**What this task involves**
Would you repeat word for word the lines of the listing that follows, from the one with "pinky dip: (289, 342)" up to and including the one with "index tip: (596, 383)", and leave out the images?

════════════════════

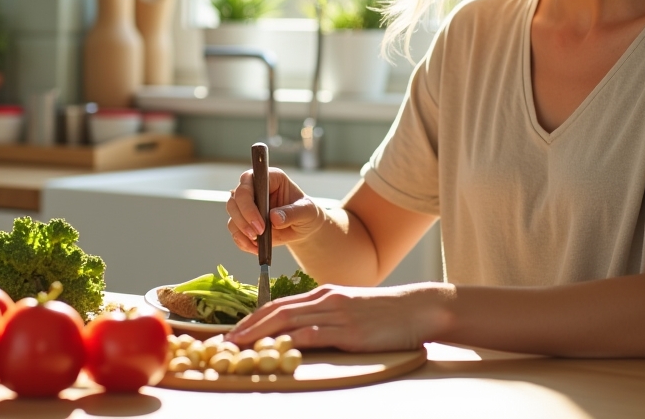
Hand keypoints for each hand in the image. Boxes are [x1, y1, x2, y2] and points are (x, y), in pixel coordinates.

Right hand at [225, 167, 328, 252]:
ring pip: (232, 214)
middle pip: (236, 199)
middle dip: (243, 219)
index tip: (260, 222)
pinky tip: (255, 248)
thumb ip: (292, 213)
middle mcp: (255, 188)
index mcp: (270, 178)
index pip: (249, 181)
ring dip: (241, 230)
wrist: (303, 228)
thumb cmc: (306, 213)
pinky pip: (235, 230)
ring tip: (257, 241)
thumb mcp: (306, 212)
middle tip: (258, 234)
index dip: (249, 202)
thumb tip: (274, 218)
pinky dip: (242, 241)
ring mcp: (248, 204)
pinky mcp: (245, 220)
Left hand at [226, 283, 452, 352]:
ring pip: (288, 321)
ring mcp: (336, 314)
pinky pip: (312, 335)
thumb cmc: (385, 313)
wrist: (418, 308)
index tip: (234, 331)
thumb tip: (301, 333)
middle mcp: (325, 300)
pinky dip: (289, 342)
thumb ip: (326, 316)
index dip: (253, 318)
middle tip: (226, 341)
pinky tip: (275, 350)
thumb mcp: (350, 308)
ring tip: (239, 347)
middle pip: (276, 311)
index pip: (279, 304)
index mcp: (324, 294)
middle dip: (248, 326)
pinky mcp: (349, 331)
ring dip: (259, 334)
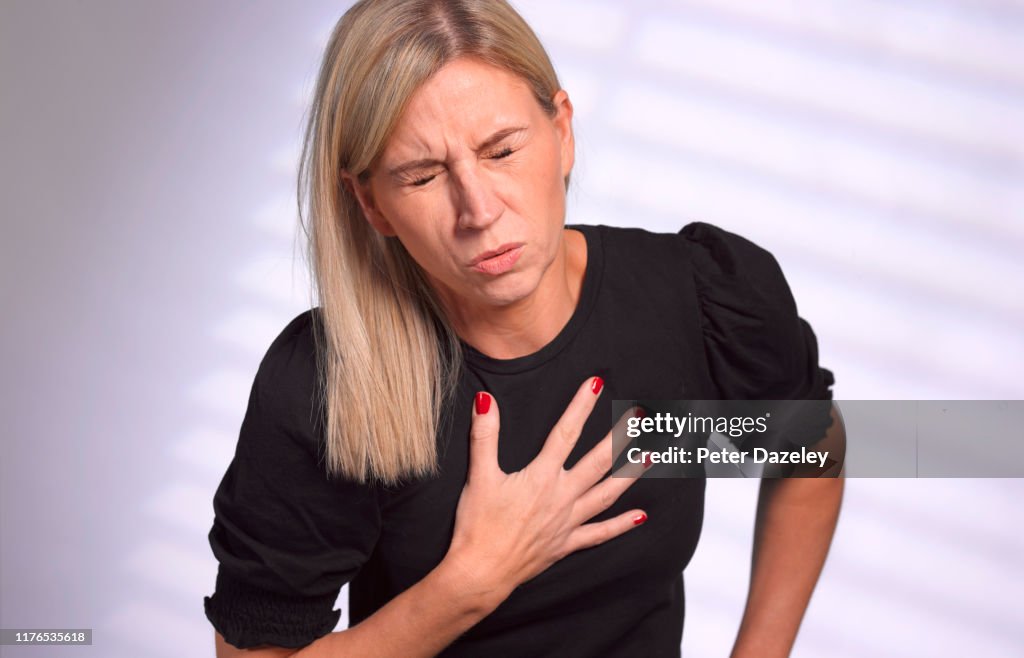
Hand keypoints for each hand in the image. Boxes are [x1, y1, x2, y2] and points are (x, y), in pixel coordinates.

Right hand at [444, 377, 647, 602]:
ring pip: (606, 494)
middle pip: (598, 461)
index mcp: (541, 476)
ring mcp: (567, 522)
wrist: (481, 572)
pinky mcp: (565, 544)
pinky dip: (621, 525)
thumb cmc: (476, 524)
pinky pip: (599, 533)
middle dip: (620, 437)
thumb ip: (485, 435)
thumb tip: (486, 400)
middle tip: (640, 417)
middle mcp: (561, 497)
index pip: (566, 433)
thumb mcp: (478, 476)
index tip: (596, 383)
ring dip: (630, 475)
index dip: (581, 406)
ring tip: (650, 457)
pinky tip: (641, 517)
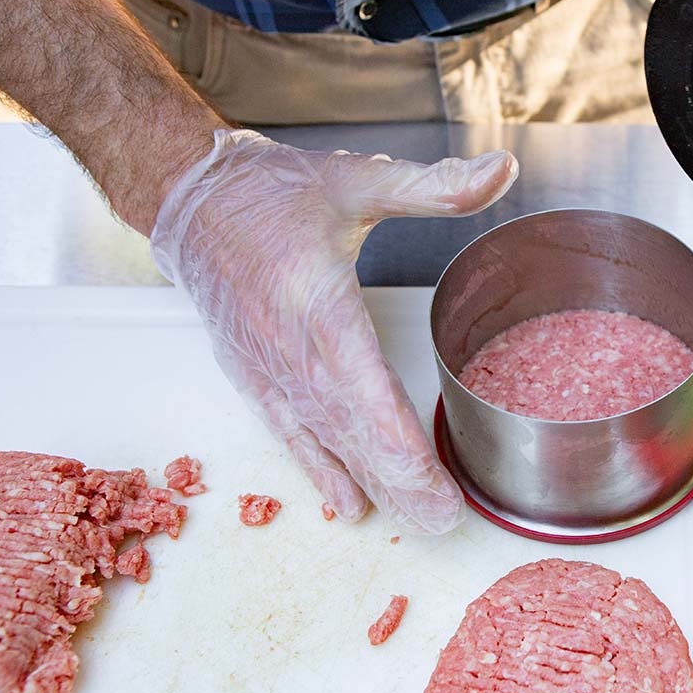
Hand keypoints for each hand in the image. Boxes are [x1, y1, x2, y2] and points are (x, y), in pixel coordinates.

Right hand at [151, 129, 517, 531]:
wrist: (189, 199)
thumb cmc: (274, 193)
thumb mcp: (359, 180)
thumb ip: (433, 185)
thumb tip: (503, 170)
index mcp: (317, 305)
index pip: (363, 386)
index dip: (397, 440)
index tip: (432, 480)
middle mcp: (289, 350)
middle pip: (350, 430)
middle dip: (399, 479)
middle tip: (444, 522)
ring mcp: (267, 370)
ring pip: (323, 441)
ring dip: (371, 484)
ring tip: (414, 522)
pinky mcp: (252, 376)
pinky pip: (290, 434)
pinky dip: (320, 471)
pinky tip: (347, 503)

════════════════════

**Response below**
pinky dip: (289, 342)
thumb ip: (326, 316)
index dip: (253, 318)
middle tip: (226, 341)
pinky tip: (275, 350)
thumb mcp: (350, 308)
ring tip: (239, 347)
middle pip: (276, 311)
index pip: (279, 304)
index mcp: (324, 294)
middle dip: (248, 326)
pinky mcp: (349, 331)
ring dip: (259, 334)
Hand keypoints for each hand in the image. Boxes are [x1, y1, x2, y2] and points are (x, y), in pixel coordinates.

Right hand at [444, 377, 647, 602]:
ring pip: (606, 494)
middle pip: (598, 461)
index mcp: (541, 476)
ring mcp: (567, 522)
wrist: (481, 572)
pinky mcp: (565, 544)
pinky dip: (621, 525)
thumb cmc: (476, 524)
pinky pip: (599, 533)
middle dip: (620, 437)
thumb ip: (485, 435)
thumb tip: (486, 400)
middle tip: (640, 417)
middle mcp: (561, 497)
index pip: (566, 433)
thumb mcp: (478, 476)
index tip: (596, 383)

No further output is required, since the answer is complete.